The widely used process has helped scientists use mice to study heart disease, diabetes, cancer, cystic fibrosis, and other diseases.

Mr. Capecchi, 70, who was born in Italy, is at the University of Utah in Salt Lake City. Mr. Smithies, 82, born in Britain, is at the University of North Carolina in Chapel Hill. Mr. Evans is at Cardiff University in England.

They were honored for a technique called gene targeting, which lets scientists inactivate or modify particular genes in mice. That in turn lets them study how those genes affect health and disease.

The first mice with genes manipulated in this way were announced in 1989. More than 10,000 different genes in mice have been studied in this way, the Nobel committee said.
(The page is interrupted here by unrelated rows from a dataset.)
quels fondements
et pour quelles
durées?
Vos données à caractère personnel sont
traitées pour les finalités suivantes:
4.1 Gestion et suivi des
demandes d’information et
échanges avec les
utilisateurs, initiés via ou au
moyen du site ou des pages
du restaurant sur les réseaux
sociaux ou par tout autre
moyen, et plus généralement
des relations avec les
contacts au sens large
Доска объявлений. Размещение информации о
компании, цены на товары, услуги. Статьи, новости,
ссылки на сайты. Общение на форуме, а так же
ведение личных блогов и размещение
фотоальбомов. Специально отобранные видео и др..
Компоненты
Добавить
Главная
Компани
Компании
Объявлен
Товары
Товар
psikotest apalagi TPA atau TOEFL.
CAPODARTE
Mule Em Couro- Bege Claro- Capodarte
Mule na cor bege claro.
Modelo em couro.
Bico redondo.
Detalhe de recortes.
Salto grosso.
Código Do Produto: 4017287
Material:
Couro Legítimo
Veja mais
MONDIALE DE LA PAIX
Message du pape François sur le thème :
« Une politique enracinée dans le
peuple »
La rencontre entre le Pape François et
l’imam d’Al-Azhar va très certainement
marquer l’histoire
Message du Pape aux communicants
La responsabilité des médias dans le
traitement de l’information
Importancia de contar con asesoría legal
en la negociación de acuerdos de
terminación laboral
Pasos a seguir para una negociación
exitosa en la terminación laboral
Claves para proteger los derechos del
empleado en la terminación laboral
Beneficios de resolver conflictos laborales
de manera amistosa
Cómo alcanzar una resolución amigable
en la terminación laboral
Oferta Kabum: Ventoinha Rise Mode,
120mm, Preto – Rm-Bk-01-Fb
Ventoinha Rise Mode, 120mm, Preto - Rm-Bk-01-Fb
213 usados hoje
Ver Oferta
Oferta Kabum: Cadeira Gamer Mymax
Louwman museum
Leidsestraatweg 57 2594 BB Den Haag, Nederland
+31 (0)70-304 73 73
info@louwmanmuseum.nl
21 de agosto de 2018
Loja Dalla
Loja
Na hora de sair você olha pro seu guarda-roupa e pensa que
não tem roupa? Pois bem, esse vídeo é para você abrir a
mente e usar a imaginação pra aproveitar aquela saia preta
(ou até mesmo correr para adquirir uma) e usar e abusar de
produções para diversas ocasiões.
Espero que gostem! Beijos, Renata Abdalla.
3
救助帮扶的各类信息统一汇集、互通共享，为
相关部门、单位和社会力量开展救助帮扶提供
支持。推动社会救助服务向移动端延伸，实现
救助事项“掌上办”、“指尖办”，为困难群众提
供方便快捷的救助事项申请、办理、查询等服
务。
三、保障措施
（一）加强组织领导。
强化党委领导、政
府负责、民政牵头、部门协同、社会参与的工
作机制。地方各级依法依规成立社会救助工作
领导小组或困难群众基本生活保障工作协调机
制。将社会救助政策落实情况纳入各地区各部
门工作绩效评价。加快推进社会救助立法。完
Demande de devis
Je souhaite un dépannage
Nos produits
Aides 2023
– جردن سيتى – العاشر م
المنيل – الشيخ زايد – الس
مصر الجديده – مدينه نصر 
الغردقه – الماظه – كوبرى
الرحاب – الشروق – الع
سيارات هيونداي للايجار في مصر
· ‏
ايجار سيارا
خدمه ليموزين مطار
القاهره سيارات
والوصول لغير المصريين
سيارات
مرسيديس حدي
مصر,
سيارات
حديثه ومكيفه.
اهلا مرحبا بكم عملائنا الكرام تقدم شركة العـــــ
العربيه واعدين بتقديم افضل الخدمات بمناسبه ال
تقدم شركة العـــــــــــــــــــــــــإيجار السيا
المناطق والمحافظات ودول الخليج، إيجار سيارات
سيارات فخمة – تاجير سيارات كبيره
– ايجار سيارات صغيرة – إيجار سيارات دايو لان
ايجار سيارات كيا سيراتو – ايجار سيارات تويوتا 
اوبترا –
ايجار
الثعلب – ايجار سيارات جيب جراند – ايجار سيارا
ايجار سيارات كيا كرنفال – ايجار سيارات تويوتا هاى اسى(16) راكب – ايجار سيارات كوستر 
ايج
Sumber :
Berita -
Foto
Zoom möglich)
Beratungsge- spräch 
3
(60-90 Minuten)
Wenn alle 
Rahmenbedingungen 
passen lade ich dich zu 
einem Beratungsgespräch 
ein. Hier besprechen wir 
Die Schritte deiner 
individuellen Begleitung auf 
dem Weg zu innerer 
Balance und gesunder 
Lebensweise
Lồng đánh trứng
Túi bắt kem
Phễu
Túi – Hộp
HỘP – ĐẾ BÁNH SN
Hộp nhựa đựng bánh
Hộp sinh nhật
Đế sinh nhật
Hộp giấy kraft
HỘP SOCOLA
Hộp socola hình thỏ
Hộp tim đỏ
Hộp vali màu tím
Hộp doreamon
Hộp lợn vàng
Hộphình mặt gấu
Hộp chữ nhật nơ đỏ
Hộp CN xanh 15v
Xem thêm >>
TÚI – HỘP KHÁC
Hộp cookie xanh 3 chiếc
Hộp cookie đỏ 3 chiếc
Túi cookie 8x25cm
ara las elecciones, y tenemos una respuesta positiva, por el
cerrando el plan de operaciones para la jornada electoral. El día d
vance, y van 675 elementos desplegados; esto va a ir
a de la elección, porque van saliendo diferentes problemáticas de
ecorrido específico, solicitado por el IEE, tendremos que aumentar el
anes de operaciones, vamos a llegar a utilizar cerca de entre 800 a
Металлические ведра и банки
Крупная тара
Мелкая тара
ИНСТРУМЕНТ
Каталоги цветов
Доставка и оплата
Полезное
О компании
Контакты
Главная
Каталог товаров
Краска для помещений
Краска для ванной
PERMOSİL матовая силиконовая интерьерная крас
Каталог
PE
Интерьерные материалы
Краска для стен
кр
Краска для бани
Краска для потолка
That’s about half the genes the rodents have.

“Gene targeting has pervaded all fields of biomedicine. Its impact on the understanding of gene function and its benefits to mankind will continue to increase over many years to come,” the award citation said.

Mr. Capecchi’s work has uncovered the roles of genes involved in organ development in mammals, the committee said. Mr. Evans has developed strains of gene-altered mice to study cystic fibrosis, and Mr. Smithies has created strains to study such conditions as high blood pressure and heart disease.

The medicine prize was the first of the six prestigious awards to be announced this year. The others are chemistry, physics, literature, peace, and economics.